> _Work task_:
Take the listing and give it again exactly, from its first line to its last line.

> _Input records_:
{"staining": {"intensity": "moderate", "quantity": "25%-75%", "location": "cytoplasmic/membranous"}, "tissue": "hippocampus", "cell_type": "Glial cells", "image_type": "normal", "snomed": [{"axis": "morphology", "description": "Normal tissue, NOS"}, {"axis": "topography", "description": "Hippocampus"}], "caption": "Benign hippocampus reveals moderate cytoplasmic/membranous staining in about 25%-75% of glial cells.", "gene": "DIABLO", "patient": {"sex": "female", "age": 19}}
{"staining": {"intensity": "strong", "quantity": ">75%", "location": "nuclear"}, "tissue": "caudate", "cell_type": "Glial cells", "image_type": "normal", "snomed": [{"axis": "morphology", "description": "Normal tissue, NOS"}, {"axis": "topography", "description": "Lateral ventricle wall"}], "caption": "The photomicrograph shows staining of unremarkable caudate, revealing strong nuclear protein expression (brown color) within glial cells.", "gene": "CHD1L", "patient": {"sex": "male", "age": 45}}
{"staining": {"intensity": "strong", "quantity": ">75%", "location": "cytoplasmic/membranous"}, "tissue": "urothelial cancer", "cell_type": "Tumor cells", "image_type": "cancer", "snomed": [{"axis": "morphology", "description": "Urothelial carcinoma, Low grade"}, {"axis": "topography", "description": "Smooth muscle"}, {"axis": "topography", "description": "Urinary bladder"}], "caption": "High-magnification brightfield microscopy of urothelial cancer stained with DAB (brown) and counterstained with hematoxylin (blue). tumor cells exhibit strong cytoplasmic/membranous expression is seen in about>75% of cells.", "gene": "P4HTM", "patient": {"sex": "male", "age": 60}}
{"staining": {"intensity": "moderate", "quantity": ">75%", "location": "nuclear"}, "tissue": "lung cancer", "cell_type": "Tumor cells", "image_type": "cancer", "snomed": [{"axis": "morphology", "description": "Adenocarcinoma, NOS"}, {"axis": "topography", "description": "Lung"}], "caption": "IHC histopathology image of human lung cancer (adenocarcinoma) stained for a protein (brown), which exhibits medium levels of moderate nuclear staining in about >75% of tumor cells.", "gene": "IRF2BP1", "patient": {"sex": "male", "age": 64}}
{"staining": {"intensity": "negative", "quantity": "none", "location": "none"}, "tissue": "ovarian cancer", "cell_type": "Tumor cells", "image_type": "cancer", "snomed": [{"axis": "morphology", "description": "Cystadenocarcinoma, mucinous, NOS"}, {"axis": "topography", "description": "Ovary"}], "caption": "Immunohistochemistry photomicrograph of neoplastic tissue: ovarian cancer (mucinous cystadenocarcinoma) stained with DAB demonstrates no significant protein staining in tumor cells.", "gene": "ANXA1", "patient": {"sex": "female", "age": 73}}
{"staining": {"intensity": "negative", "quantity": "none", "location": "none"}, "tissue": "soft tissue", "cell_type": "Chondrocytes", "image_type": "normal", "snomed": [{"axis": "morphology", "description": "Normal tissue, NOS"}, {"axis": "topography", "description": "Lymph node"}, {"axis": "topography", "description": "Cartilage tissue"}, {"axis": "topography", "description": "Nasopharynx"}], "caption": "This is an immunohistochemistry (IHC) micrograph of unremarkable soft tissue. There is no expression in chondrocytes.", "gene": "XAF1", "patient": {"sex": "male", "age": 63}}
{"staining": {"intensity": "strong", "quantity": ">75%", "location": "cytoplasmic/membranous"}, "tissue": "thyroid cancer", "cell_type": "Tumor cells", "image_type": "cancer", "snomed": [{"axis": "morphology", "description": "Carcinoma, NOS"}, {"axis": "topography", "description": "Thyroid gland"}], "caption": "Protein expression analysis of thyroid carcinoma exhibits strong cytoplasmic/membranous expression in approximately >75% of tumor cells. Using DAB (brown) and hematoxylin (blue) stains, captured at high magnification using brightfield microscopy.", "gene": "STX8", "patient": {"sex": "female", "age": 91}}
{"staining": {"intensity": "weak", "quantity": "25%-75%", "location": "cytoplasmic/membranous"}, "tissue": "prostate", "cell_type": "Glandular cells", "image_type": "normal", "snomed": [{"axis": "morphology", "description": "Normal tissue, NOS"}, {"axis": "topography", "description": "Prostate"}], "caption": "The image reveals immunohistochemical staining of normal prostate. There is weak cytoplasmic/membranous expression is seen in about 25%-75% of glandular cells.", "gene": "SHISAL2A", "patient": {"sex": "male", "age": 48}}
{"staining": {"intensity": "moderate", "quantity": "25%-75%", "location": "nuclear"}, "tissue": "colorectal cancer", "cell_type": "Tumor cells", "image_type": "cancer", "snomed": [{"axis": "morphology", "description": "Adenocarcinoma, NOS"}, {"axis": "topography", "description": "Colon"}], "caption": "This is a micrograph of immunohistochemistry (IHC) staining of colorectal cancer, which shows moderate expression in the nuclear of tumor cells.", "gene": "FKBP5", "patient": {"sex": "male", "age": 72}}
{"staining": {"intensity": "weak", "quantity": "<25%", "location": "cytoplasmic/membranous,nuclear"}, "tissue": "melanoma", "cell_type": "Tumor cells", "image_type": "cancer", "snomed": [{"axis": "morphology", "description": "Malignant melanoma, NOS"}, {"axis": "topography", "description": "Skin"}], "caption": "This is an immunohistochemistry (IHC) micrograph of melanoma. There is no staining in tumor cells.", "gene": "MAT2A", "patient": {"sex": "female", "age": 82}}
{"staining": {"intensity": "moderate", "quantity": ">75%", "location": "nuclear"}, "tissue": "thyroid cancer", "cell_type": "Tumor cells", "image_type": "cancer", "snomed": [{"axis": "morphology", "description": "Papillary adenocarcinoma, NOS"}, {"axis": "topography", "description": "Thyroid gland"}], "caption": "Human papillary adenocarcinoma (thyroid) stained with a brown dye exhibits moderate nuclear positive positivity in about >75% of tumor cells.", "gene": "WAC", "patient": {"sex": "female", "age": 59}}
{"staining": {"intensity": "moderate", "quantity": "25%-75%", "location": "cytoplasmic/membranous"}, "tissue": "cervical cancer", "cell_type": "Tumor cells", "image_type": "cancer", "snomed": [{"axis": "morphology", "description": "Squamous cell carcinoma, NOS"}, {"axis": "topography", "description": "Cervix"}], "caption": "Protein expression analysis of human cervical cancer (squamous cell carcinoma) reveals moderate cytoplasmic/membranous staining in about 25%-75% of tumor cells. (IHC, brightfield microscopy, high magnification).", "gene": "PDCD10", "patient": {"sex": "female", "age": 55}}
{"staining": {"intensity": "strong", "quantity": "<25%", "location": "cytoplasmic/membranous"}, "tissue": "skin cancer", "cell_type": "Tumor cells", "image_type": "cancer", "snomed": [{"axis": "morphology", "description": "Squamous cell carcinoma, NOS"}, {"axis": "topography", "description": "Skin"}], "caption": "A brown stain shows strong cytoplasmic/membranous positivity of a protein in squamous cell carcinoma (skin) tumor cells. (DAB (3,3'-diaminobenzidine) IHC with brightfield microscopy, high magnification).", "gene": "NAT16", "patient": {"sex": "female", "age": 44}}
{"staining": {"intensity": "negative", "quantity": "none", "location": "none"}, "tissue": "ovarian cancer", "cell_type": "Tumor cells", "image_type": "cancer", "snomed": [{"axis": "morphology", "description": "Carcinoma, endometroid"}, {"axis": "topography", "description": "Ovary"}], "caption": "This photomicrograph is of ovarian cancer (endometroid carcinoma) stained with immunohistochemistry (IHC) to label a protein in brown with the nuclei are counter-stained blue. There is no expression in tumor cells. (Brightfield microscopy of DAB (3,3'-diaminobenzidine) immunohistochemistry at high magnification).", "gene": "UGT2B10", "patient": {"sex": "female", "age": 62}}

> _The answer_:
{"staining": {"intensity": "moderate", "quantity": "25%-75%", "location": "cytoplasmic/membranous"}, "tissue": "hippocampus", "cell_type": "Glial cells", "image_type": "normal", "snomed": [{"axis": "morphology", "description": "Normal tissue, NOS"}, {"axis": "topography", "description": "Hippocampus"}], "caption": "Benign hippocampus reveals moderate cytoplasmic/membranous staining in about 25%-75% of glial cells.", "gene": "DIABLO", "patient": {"sex": "female", "age": 19}}
{"staining": {"intensity": "strong", "quantity": ">75%", "location": "nuclear"}, "tissue": "caudate", "cell_type": "Glial cells", "image_type": "normal", "snomed": [{"axis": "morphology", "description": "Normal tissue, NOS"}, {"axis": "topography", "description": "Lateral ventricle wall"}], "caption": "The photomicrograph shows staining of unremarkable caudate, revealing strong nuclear protein expression (brown color) within glial cells.", "gene": "CHD1L", "patient": {"sex": "male", "age": 45}}
{"staining": {"intensity": "strong", "quantity": ">75%", "location": "cytoplasmic/membranous"}, "tissue": "urothelial cancer", "cell_type": "Tumor cells", "image_type": "cancer", "snomed": [{"axis": "morphology", "description": "Urothelial carcinoma, Low grade"}, {"axis": "topography", "description": "Smooth muscle"}, {"axis": "topography", "description": "Urinary bladder"}], "caption": "High-magnification brightfield microscopy of urothelial cancer stained with DAB (brown) and counterstained with hematoxylin (blue). tumor cells exhibit strong cytoplasmic/membranous expression is seen in about>75% of cells.", "gene": "P4HTM", "patient": {"sex": "male", "age": 60}}
{"staining": {"intensity": "moderate", "quantity": ">75%", "location": "nuclear"}, "tissue": "lung cancer", "cell_type": "Tumor cells", "image_type": "cancer", "snomed": [{"axis": "morphology", "description": "Adenocarcinoma, NOS"}, {"axis": "topography", "description": "Lung"}], "caption": "IHC histopathology image of human lung cancer (adenocarcinoma) stained for a protein (brown), which exhibits medium levels of moderate nuclear staining in about >75% of tumor cells.", "gene": "IRF2BP1", "patient": {"sex": "male", "age": 64}}
{"staining": {"intensity": "negative", "quantity": "none", "location": "none"}, "tissue": "ovarian cancer", "cell_type": "Tumor cells", "image_type": "cancer", "snomed": [{"axis": "morphology", "description": "Cystadenocarcinoma, mucinous, NOS"}, {"axis": "topography", "description": "Ovary"}], "caption": "Immunohistochemistry photomicrograph of neoplastic tissue: ovarian cancer (mucinous cystadenocarcinoma) stained with DAB demonstrates no significant protein staining in tumor cells.", "gene": "ANXA1", "patient": {"sex": "female", "age": 73}}
{"staining": {"intensity": "negative", "quantity": "none", "location": "none"}, "tissue": "soft tissue", "cell_type": "Chondrocytes", "image_type": "normal", "snomed": [{"axis": "morphology", "description": "Normal tissue, NOS"}, {"axis": "topography", "description": "Lymph node"}, {"axis": "topography", "description": "Cartilage tissue"}, {"axis": "topography", "description": "Nasopharynx"}], "caption": "This is an immunohistochemistry (IHC) micrograph of unremarkable soft tissue. There is no expression in chondrocytes.", "gene": "XAF1", "patient": {"sex": "male", "age": 63}}
{"staining": {"intensity": "strong", "quantity": ">75%", "location": "cytoplasmic/membranous"}, "tissue": "thyroid cancer", "cell_type": "Tumor cells", "image_type": "cancer", "snomed": [{"axis": "morphology", "description": "Carcinoma, NOS"}, {"axis": "topography", "description": "Thyroid gland"}], "caption": "Protein expression analysis of thyroid carcinoma exhibits strong cytoplasmic/membranous expression in approximately >75% of tumor cells. Using DAB (brown) and hematoxylin (blue) stains, captured at high magnification using brightfield microscopy.", "gene": "STX8", "patient": {"sex": "female", "age": 91}}
{"staining": {"intensity": "weak", "quantity": "25%-75%", "location": "cytoplasmic/membranous"}, "tissue": "prostate", "cell_type": "Glandular cells", "image_type": "normal", "snomed": [{"axis": "morphology", "description": "Normal tissue, NOS"}, {"axis": "topography", "description": "Prostate"}], "caption": "The image reveals immunohistochemical staining of normal prostate. There is weak cytoplasmic/membranous expression is seen in about 25%-75% of glandular cells.", "gene": "SHISAL2A", "patient": {"sex": "male", "age": 48}}
{"staining": {"intensity": "moderate", "quantity": "25%-75%", "location": "nuclear"}, "tissue": "colorectal cancer", "cell_type": "Tumor cells", "image_type": "cancer", "snomed": [{"axis": "morphology", "description": "Adenocarcinoma, NOS"}, {"axis": "topography", "description": "Colon"}], "caption": "This is a micrograph of immunohistochemistry (IHC) staining of colorectal cancer, which shows moderate expression in the nuclear of tumor cells.", "gene": "FKBP5", "patient": {"sex": "male", "age": 72}}
{"staining": {"intensity": "weak", "quantity": "<25%", "location": "cytoplasmic/membranous,nuclear"}, "tissue": "melanoma", "cell_type": "Tumor cells", "image_type": "cancer", "snomed": [{"axis": "morphology", "description": "Malignant melanoma, NOS"}, {"axis": "topography", "description": "Skin"}], "caption": "This is an immunohistochemistry (IHC) micrograph of melanoma. There is no staining in tumor cells.", "gene": "MAT2A", "patient": {"sex": "female", "age": 82}}
{"staining": {"intensity": "moderate", "quantity": ">75%", "location": "nuclear"}, "tissue": "thyroid cancer", "cell_type": "Tumor cells", "image_type": "cancer", "snomed": [{"axis": "morphology", "description": "Papillary adenocarcinoma, NOS"}, {"axis": "topography", "description": "Thyroid gland"}], "caption": "Human papillary adenocarcinoma (thyroid) stained with a brown dye exhibits moderate nuclear positive positivity in about >75% of tumor cells.", "gene": "WAC", "patient": {"sex": "female", "age": 59}}
{"staining": {"intensity": "moderate", "quantity": "25%-75%", "location": "cytoplasmic/membranous"}, "tissue": "cervical cancer", "cell_type": "Tumor cells", "image_type": "cancer", "snomed": [{"axis": "morphology", "description": "Squamous cell carcinoma, NOS"}, {"axis": "topography", "description": "Cervix"}], "caption": "Protein expression analysis of human cervical cancer (squamous cell carcinoma) reveals moderate cytoplasmic/membranous staining in about 25%-75% of tumor cells. (IHC, brightfield microscopy, high magnification).", "gene": "PDCD10", "patient": {"sex": "female", "age": 55}}
{"staining": {"intensity": "strong", "quantity": "<25%", "location": "cytoplasmic/membranous"}, "tissue": "skin cancer", "cell_type": "Tumor cells", "image_type": "cancer", "snomed": [{"axis": "morphology", "description": "Squamous cell carcinoma, NOS"}, {"axis": "topography", "description": "Skin"}], "caption": "A brown stain shows strong cytoplasmic/membranous positivity of a protein in squamous cell carcinoma (skin) tumor cells. (DAB (3,3'-diaminobenzidine) IHC with brightfield microscopy, high magnification).", "gene": "NAT16", "patient": {"sex": "female", "age": 44}}
{"staining": {"intensity": "negative", "quantity": "none", "location": "none"}, "tissue": "ovarian cancer", "cell_type": "Tumor cells", "image_type": "cancer", "snomed": [{"axis": "morphology", "description": "Carcinoma, endometroid"}, {"axis": "topography", "description": "Ovary"}], "caption": "This photomicrograph is of ovarian cancer (endometroid carcinoma) stained with immunohistochemistry (IHC) to label a protein in brown with the nuclei are counter-stained blue. There is no expression in tumor cells. (Brightfield microscopy of DAB (3,3'-diaminobenzidine) immunohistochemistry at high magnification).", "gene": "UGT2B10", "patient": {"sex": "female", "age": 62}}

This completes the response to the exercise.